START Task inputs

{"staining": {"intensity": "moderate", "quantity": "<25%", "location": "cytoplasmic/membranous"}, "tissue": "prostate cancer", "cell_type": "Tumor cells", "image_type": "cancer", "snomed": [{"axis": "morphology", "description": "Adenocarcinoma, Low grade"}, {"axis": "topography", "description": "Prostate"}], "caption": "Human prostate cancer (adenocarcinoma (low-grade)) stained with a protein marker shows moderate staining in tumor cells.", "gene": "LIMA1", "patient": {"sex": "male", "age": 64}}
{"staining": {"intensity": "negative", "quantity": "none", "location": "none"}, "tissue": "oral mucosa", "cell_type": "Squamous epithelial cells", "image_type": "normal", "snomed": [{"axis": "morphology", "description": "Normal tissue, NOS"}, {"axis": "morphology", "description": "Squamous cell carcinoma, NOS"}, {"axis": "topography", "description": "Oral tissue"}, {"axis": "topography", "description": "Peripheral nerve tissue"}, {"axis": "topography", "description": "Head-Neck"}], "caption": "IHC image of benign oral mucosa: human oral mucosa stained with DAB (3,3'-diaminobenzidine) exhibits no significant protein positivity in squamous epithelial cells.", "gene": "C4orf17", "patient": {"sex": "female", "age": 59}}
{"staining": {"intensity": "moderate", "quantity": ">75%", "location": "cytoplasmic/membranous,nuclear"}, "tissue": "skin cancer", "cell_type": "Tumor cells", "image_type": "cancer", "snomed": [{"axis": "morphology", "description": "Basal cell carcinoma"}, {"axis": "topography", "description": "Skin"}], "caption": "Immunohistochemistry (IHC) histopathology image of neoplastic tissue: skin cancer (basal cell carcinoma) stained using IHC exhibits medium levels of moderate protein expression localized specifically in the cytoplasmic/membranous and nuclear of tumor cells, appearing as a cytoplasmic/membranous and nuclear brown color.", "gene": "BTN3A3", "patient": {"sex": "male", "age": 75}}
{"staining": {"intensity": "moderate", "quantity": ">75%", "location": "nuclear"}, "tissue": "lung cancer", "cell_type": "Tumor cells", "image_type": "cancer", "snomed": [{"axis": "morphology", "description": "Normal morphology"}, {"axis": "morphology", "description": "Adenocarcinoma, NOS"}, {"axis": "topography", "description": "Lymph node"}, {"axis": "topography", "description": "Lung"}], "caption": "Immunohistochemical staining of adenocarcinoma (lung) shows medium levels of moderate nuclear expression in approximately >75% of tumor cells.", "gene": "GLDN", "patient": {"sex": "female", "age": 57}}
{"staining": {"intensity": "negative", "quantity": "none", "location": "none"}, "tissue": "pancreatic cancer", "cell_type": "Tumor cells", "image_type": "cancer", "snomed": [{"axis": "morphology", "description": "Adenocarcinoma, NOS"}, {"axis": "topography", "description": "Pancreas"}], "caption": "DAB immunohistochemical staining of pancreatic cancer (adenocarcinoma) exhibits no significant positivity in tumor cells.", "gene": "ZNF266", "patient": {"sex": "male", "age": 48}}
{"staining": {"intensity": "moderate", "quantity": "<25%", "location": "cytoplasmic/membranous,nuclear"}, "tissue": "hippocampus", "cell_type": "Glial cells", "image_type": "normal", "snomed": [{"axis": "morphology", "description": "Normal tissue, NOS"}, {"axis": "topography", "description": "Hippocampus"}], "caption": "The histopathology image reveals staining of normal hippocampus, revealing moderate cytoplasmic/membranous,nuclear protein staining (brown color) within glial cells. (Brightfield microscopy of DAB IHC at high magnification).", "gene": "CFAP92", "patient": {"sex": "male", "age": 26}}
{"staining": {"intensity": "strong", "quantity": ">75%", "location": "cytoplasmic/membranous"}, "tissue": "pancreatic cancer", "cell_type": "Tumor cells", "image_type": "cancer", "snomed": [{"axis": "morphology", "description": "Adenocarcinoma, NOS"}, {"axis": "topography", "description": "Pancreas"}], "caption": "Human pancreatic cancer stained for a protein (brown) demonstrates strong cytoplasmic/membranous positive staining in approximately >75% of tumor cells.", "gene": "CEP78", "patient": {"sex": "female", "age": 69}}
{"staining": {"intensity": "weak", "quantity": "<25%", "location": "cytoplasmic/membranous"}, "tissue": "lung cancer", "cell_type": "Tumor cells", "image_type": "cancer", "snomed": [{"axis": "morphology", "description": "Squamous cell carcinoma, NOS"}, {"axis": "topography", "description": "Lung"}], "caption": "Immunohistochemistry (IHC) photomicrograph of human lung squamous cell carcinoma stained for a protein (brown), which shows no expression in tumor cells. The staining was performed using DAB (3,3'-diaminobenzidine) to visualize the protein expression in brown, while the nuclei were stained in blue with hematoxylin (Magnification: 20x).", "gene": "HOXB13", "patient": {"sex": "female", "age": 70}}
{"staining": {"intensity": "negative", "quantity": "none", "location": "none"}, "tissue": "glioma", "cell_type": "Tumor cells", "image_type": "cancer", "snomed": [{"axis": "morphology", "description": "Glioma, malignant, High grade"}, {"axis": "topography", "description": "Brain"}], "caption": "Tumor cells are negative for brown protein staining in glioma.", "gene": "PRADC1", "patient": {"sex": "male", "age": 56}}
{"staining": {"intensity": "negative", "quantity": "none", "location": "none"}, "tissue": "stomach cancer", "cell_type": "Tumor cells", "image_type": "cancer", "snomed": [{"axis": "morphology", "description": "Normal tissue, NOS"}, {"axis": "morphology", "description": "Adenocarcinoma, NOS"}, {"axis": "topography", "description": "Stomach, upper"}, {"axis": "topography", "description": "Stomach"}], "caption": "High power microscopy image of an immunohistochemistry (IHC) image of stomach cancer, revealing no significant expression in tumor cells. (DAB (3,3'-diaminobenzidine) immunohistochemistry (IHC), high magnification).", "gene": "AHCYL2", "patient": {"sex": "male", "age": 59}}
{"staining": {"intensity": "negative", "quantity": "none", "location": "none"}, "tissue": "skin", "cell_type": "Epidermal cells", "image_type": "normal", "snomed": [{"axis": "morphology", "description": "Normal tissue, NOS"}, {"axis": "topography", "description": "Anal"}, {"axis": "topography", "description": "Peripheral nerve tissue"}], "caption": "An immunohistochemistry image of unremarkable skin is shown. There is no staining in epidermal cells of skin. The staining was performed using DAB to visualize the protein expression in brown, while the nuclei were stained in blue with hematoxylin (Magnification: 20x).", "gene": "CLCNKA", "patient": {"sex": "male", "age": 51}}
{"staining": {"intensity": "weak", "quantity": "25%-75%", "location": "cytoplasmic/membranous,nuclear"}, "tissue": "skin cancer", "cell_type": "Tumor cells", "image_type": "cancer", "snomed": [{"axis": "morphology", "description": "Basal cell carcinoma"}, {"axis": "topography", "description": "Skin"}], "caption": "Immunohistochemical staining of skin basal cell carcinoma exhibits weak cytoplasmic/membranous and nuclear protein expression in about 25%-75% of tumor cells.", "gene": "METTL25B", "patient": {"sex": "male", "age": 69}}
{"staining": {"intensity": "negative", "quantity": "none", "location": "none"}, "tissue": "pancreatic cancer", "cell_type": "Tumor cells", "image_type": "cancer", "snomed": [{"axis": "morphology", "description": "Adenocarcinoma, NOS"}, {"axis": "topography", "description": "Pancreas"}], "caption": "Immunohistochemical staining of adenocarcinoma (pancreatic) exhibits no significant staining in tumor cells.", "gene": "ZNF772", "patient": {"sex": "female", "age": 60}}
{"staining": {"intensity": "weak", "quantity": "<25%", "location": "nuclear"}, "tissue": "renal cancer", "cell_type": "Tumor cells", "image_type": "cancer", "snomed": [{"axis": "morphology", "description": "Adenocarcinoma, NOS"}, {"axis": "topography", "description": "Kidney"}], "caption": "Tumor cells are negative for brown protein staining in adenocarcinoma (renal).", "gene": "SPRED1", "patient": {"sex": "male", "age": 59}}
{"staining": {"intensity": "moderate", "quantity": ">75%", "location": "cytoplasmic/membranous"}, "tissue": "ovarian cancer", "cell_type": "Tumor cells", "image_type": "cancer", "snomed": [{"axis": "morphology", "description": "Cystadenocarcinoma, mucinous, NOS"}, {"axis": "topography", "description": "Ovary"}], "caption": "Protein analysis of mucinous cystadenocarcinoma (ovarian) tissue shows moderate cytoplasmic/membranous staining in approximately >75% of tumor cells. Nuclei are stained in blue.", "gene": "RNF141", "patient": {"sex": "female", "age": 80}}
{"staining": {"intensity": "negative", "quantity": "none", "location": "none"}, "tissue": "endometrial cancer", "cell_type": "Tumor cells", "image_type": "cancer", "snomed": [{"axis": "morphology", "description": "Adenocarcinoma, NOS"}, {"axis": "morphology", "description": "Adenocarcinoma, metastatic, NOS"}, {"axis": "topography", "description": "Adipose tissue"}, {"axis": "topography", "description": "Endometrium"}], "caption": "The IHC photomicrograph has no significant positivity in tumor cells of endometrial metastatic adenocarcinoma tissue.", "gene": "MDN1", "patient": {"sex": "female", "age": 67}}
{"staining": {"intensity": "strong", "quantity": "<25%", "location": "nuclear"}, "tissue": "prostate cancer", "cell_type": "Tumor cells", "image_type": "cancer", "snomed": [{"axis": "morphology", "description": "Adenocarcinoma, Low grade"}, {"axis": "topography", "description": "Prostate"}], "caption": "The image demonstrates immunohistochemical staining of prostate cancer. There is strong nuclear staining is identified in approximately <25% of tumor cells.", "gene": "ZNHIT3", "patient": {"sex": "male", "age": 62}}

END Task inputs

__Task objective__
Please return a copy of each line in the entries that has the string "using".

__Answer to the exercise__
{"staining": {"intensity": "moderate", "quantity": ">75%", "location": "cytoplasmic/membranous,nuclear"}, "tissue": "skin cancer", "cell_type": "Tumor cells", "image_type": "cancer", "snomed": [{"axis": "morphology", "description": "Basal cell carcinoma"}, {"axis": "topography", "description": "Skin"}], "caption": "Immunohistochemistry (IHC) histopathology image of neoplastic tissue: skin cancer (basal cell carcinoma) stained using IHC exhibits medium levels of moderate protein expression localized specifically in the cytoplasmic/membranous and nuclear of tumor cells, appearing as a cytoplasmic/membranous and nuclear brown color.", "gene": "BTN3A3", "patient": {"sex": "male", "age": 75}}
{"staining": {"intensity": "weak", "quantity": "<25%", "location": "cytoplasmic/membranous"}, "tissue": "lung cancer", "cell_type": "Tumor cells", "image_type": "cancer", "snomed": [{"axis": "morphology", "description": "Squamous cell carcinoma, NOS"}, {"axis": "topography", "description": "Lung"}], "caption": "Immunohistochemistry (IHC) photomicrograph of human lung squamous cell carcinoma stained for a protein (brown), which shows no expression in tumor cells. The staining was performed using DAB (3,3'-diaminobenzidine) to visualize the protein expression in brown, while the nuclei were stained in blue with hematoxylin (Magnification: 20x).", "gene": "HOXB13", "patient": {"sex": "female", "age": 70}}
{"staining": {"intensity": "negative", "quantity": "none", "location": "none"}, "tissue": "skin", "cell_type": "Epidermal cells", "image_type": "normal", "snomed": [{"axis": "morphology", "description": "Normal tissue, NOS"}, {"axis": "topography", "description": "Anal"}, {"axis": "topography", "description": "Peripheral nerve tissue"}], "caption": "An immunohistochemistry image of unremarkable skin is shown. There is no staining in epidermal cells of skin. The staining was performed using DAB to visualize the protein expression in brown, while the nuclei were stained in blue with hematoxylin (Magnification: 20x).", "gene": "CLCNKA", "patient": {"sex": "male", "age": 51}}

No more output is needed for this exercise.